Web server failures can occur for several different reasons. Check the airflow-webserver logs in Cloud Logging to determine the cause of the 502 gateway timeout error.

Heavyweight computation

Avoid running heavyweight computation at DAG parse time. Unlike the worker and scheduler nodes, whose machine types can be customized to have greater CPU and memory capacity, the web server uses a fixed machine type, which can lead to DAG parsing failures if the parse-time computation is too heavyweight.

Note that the web server has 2 vCPUs and 2 GB of memory. The default value for core-dagbag_import_timeout is 30 seconds. This timeout value defines the upper limit for how long Airflow spends loading a Python module in the dags/ folder.

Incorrect permissions

The web server does not run under the same service account as the workers and scheduler. As such, the workers and scheduler might be able to access user-managed resources that the web server cannot access.

We recommend that you avoid accessing non-public resources during DAG parsing. Sometimes, this is unavoidable, and you will need to grant permissions to the web server's service account. The service account name is derived from your web server domain. For example, if the domain is foo-tp.appspot.com, the service account is foo-tp@appspot.gserviceaccount.com.

DAG errors

The web server runs on App Engine and is separate from your environment's GKE cluster. The web server parses the DAG definition files, and a 502 gateway timeout can occur if there are errors in the DAG. Airflow works normally without a functional web server—if the problematic DAG is not breaking any processes running in GKE. In this case, you can use gcloud composer environments run to retrieve details from your environment and as a workaround if the web server becomes unavailable.

In other cases, you can run DAG parsing in GKE and look for DAGs that throw fatal Python exceptions or that time out (default 30 seconds). To troubleshoot, connect to a remote shell in an Airflow worker container and test for syntax errors. For more information, see Testing DAGs.

Lost connection to MySQL server during query exception is thrown during the task execution or right after it

Lost connection to MySQL server during query exceptions often happen when the following conditions are met:

  • Your DAG uses PythonOperator or a custom operator.
  • Your DAG makes queries to the Airflow database.

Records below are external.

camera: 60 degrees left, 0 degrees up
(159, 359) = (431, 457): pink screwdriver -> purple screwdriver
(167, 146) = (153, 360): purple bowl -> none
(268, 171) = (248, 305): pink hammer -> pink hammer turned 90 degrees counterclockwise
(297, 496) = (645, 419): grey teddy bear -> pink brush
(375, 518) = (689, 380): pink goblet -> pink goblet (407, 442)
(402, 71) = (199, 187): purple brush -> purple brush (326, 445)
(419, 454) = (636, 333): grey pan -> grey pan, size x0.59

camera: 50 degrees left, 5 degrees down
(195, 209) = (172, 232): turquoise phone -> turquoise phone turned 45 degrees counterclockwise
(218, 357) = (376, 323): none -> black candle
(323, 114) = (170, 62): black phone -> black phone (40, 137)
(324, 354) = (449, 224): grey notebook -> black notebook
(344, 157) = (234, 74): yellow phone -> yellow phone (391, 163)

If several queries are made from a callable function, tracebacks might incorrectly point to self.refresh_from_db(lock_for_update=True) line in the Airflow code; it is the first database query after the task execution. The actual cause of the exception happens before this, when an SQLAlchemy session is not properly closed.

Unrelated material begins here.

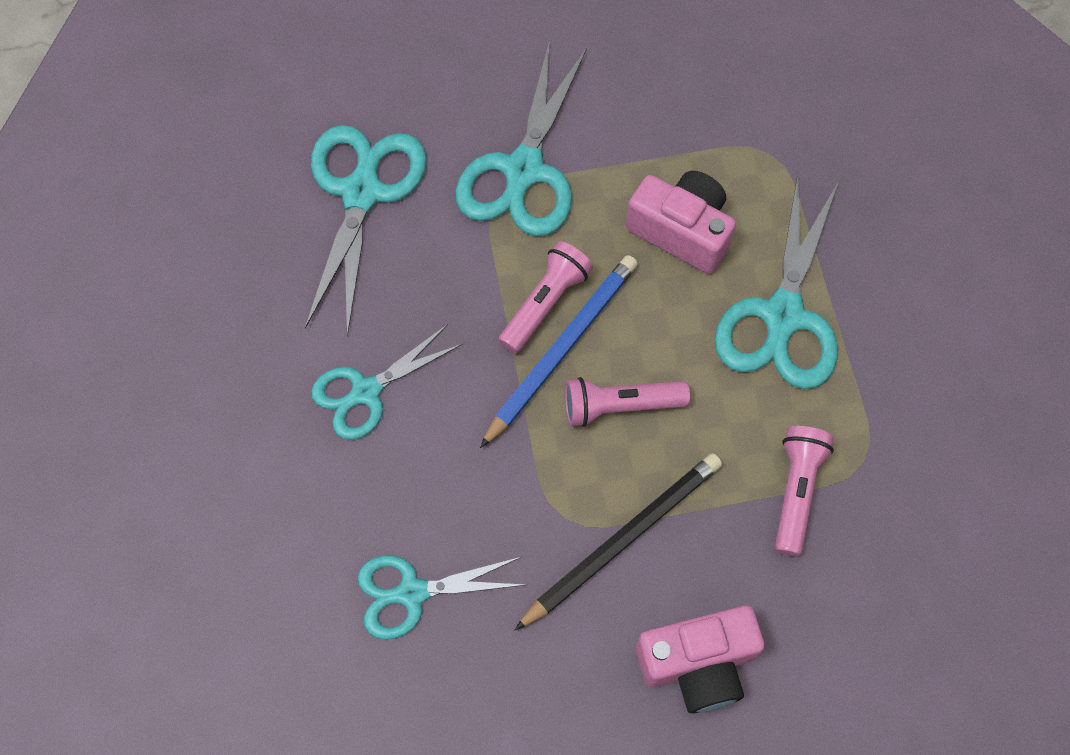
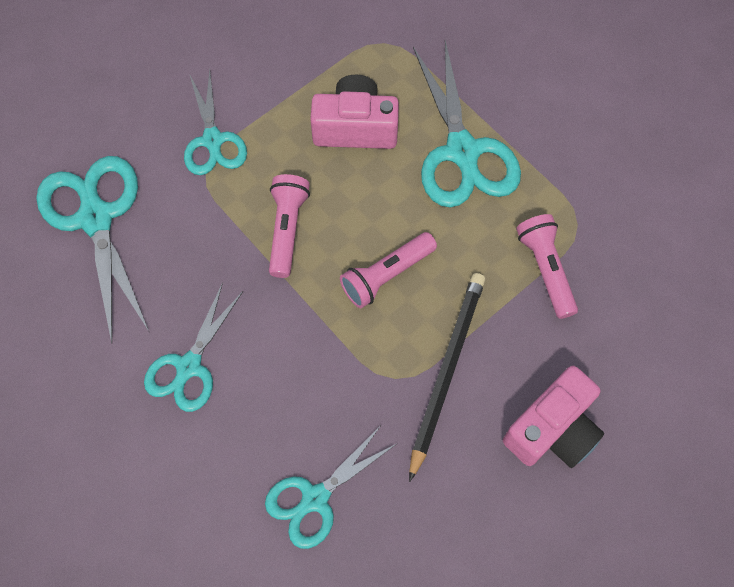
camera: 30 degrees left, 0 degrees up
(524, 170) = (213, 140): turquoise scissors -> turquoise scissors, size x0.64
(561, 349) = (319, 256): blue pencil -> none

SQLAlchemy sessions are scoped to a thread and created in a callable function session can be later continued inside the Airflow code. If there are significant delays between queries within one session, the connection might be already closed by the MySQL or PostgreSQL server. The connection timeout in Cloud Composer environments is set to approximately 10 minutes.

Fix:

  • Use the airflow.utils.db.provide_session decorator. This decorator provides a valid session to the Airflow database in the session parameter and correctly closes the session at the end of the function.
  • Do not use a single long-running function. Instead, move all database queries to separate functions, so that there are multiple functions with the airflow.utils.db.provide_session decorator. In this case, sessions are automatically closed after retrieving query results.